*Quoted passage:*
►

In Malloy, named connection objects are used to interact with a database, including fetching schemas for SQL queries and tables, as well as actually running queries.
Connection objects are defined implicitly on their first use when referencing a table or SQL source:
// This creates a model-level connection definition, `duckdb` source: users is duckdb.table('../data/users.parquet') run: users -> { group_by: first_name; limit: 5 }
[ { "first_name": "AARON" }, { "first_name": "ABBEY" }, { "first_name": "ABBIE" }, { "first_name": "ABBY" }, { "first_name": "ABDUL" } ]
SELECT base."first_name" as "first_name" FROM '../data/users.parquet' as base GROUP BY 1 ORDER BY 1 asc NULLS LAST LIMIT 5
There are currently two connection methods, .table()
and .sql()
.
Table Connection Method
The .table()
connection method is used to reference a table or view in a database. It accepts a single string representing a table. The exact semantics of how that string is resolved into a table schema depend on the database and application.
In the official Malloy connection implementations, the behavior is as follows:
BigQuery
In BigQuery, the string passed to the .table()
connection method can be a two- or three-segment path including the (optional) project ID, dataset ID, and table name, e.g. bigquery.table('project-id.dataset-id.table-name')
or bigquery.table('dataset-id.table-name')
. If the project ID is left off, the default project ID for the connection will be used, or else the system default if none is set on the connection.

◄

*Records shown:*

►

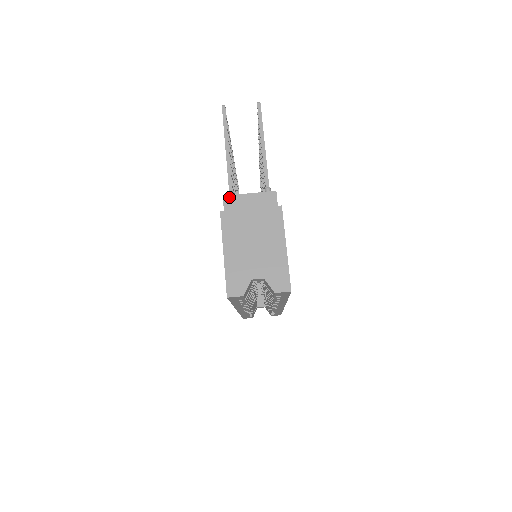
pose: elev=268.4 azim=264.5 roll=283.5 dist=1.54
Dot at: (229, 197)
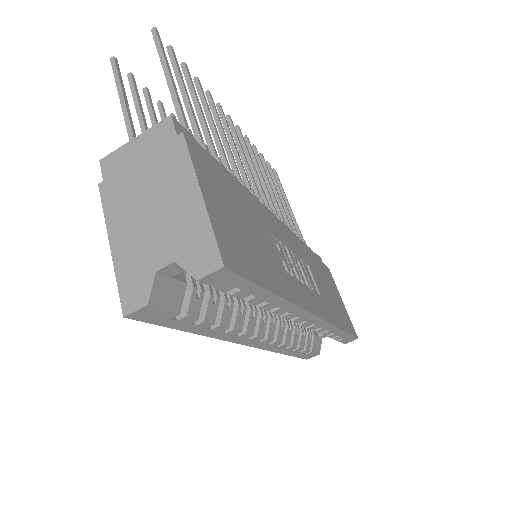
Dot at: (107, 158)
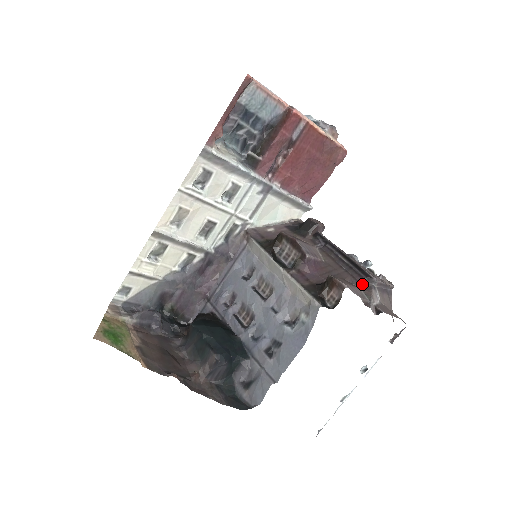
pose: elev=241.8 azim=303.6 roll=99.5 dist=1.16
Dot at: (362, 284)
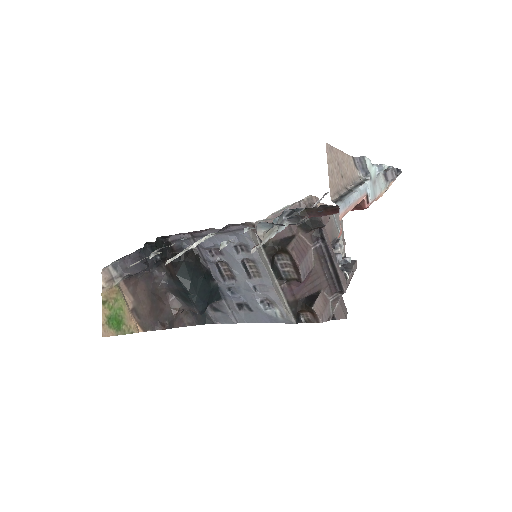
Dot at: (333, 295)
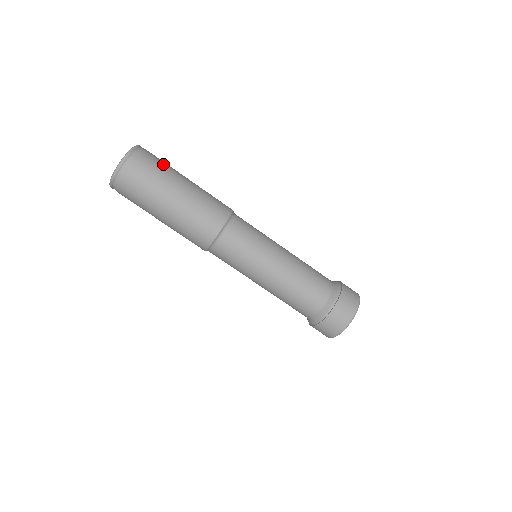
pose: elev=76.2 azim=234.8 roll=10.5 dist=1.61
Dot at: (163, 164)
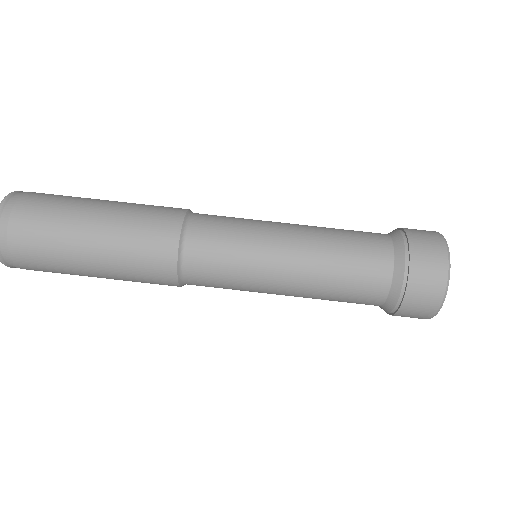
Dot at: occluded
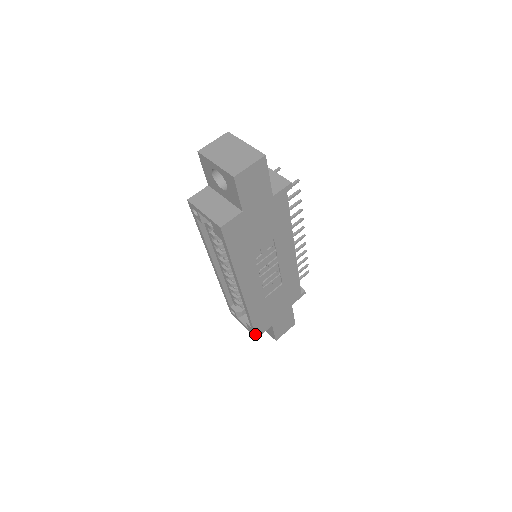
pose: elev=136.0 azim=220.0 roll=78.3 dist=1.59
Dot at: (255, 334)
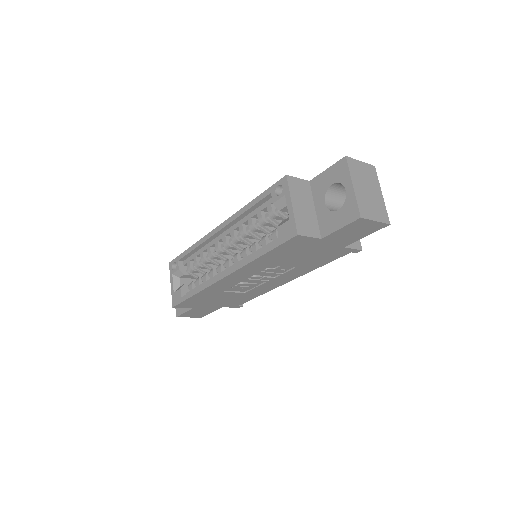
Dot at: (177, 304)
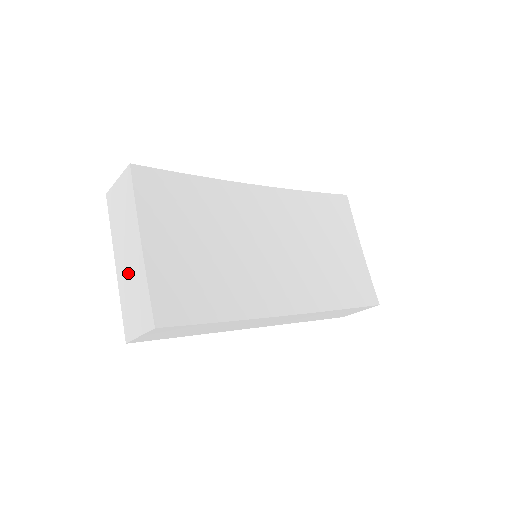
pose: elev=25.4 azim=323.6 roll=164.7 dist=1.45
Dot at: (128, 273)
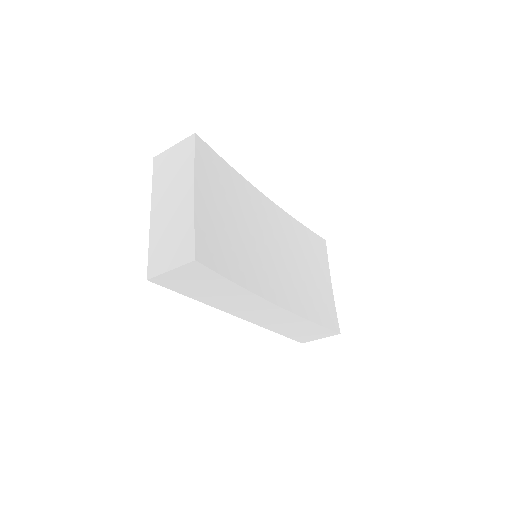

◄

*What this exercise asks:*
a) Repeat the Malloy documentation excerpt from "or bigquery.table('dataset-id.table-name')" to "on the connection.".
b) Translate this sentence from the Malloy documentation excerpt into Spanish: "If the project ID is left off, the default project ID for the connection will be used, or else the system default if none is set on the connection."
c) Answer these questions using the Malloy documentation excerpt:
(i) How many connection methods are there currently?
(ii) When are connection objects defined implicitly?
(iii) In BigQuery, how many segments can the path passed to the .table() connection method have?
Base your answers solely on the Malloy documentation excerpt.

*Results:*
a)
or bigquery.table('dataset-id.table-name')
. If the project ID is left off, the default project ID for the connection will be used, or else the system default if none is set on the connection.

b) Si se omite el ID del proyecto, se usará el ID de proyecto predeterminado de la conexión o, en su defecto, el predeterminado del sistema si no hay ninguno configurado en la conexión.

c)
(i) Two, .table() and .sql().
(ii) On their first use when referencing a table or SQL source.
(iii) Two or three.